Thursday, May 2, 2013
McKinney’s Chestnut Square director placed on administrative leave for insubordination
We would love to know what constitutes as "insubordination" on a historic homes board.
MCKINNEY Cindy Johnson, executive director of Chestnut Square Historic Village in McKinney, last week was placed on 10 days administrative leave for alleged insubordination.
Johnson, who's been director for six years this month, said the decision came last Tuesday following a Heritage Guild of Collin County strategic planning meeting. The Guild was formed in 1974 to preserve Chestnut Square, a collection of historic homes near downtown McKinney that show how people lived in the area from the mid-1800s through early 1900s.
"At the present time, Chestnut Square's board of directors is not prepared to comment on the actions taken related to Mrs. Johnson," Board Vice-Chair Hamilton Doak said in an email Tuesday.
Johnson said that during the meeting, she questioned several proposed strategies put forward by Doak.
"The reason stated [for administrative leave] was 'insubordination and lack of respect for the office of the Vice-Chair of the Board,'" Johnson told the McKinney Courier-Gazette in an email.
Johnson said she received an email Monday informing her of a special board meeting scheduled for May 8. She said the meeting's subject is "personnel issue" but has no attached agenda.
Johnson, a non-voting board member, said that the decision was likely a few months coming, because of her continual disagreement with board members regarding the direction the nonprofit should go development- and expansion-wise. She said a "sub-group" of board members has formed in recent months and taken actions not supported by the entire board.
Johnson, who runs the McKinney Farmers Market at Chestnut Square every Saturday during spring and summer months, sent an email to market vendors last week notifying them of her impending absence.
"People don't know what's going on and there's nothing I can do about it," she said. "I wish this had never happened, but it did. You have to decide if something is worth fighting for."
In her email to the Courier-Gazette, Johnson emphasized the success Chestnut Square and the farmers market have had the last five years. She said they have showed their value to McKinney and Collin County by hosting more than 90 weddings a year and bringing in roughly 50,000 visitors. She mentioned the farmers market's ranking as second-best in Texas and third-best in the U.S. in a recent national contest.
She added that Chestnut Square revenues have steadily grown the past three years and that the organization is operating profitably.
"Anyone can look at the numbers, the property and the people who come there now and see nothing is wrong with the organization," she said. "We're moving in the right direction. We're an asset to the city and it needs to continue."
Johnson said some board members want the Guild to take over the North Texas History Center and Myers Park and Event Center, both in McKinney. She said she told the board the Guild didn't currently line up with such ideas.

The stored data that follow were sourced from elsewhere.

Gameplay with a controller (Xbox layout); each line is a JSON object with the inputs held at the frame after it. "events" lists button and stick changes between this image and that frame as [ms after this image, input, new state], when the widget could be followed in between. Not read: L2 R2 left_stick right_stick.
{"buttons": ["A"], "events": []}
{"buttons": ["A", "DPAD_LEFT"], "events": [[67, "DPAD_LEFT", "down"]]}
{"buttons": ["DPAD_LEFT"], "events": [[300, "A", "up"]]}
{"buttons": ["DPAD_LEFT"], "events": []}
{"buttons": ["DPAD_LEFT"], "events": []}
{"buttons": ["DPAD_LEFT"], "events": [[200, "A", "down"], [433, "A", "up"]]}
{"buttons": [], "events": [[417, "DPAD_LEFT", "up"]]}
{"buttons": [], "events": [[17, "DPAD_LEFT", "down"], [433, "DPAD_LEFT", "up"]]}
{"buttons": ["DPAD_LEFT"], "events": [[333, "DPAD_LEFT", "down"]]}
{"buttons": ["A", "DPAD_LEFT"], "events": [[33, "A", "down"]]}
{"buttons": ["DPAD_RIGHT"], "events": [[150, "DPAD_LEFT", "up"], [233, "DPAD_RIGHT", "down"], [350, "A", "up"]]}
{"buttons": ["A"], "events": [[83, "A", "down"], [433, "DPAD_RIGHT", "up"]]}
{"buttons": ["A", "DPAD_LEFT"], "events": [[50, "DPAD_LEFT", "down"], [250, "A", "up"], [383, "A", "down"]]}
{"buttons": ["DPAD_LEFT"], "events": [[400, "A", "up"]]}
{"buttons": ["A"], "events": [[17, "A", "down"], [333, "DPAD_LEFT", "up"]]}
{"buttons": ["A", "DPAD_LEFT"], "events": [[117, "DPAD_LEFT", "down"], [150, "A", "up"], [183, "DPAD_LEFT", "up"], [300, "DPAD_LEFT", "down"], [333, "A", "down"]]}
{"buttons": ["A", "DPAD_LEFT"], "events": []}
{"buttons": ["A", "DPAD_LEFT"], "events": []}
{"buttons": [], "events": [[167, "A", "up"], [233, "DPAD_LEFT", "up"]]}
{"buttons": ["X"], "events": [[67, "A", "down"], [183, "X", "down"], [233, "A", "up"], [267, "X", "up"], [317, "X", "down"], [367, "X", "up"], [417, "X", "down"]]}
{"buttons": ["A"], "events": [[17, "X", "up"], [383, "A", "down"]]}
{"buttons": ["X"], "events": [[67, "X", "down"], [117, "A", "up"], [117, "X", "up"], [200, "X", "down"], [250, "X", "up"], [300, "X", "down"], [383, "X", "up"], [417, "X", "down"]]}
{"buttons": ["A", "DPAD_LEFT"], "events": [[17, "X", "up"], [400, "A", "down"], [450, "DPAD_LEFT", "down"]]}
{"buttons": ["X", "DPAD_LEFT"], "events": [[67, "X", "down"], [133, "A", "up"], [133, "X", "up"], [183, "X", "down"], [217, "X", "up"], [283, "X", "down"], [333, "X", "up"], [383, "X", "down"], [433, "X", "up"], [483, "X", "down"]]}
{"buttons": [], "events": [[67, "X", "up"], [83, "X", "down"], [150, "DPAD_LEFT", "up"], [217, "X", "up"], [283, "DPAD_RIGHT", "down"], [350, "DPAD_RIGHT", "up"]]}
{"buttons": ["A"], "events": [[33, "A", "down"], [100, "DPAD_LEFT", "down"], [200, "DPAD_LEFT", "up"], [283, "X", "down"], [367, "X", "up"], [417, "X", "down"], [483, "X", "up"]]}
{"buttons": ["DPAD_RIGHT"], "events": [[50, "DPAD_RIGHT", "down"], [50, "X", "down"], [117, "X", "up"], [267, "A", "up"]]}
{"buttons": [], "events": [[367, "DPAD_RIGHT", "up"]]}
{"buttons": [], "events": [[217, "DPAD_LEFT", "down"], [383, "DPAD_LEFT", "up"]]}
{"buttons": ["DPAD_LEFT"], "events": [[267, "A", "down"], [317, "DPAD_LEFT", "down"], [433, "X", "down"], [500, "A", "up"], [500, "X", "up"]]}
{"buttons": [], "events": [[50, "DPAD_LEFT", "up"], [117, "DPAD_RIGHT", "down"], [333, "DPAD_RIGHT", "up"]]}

A divided board isn't new to Guild leadership, she said, adding that a similar conflict occurred soon after she was hired "to turn the place around." Half of the board at that time didn't agree with recommendations Johnson brought forth after her first year as director, she said.
Though Johnson doesn't know what will happen at the May 8 meeting, she said she'll have letters of support from the city and county to show board members and will be ready to answer any grievances they may have.
"That's all I can do," she said. "If they don't want me, they don't want me."
Because it is personnel-related, the meeting will be closed to the public, Doak said.
Johnson said that whatever happens, Chestnut Square operations will continue as usual.
"I just want people to know it's going to be OK," she said. "Everything is going to be just fine."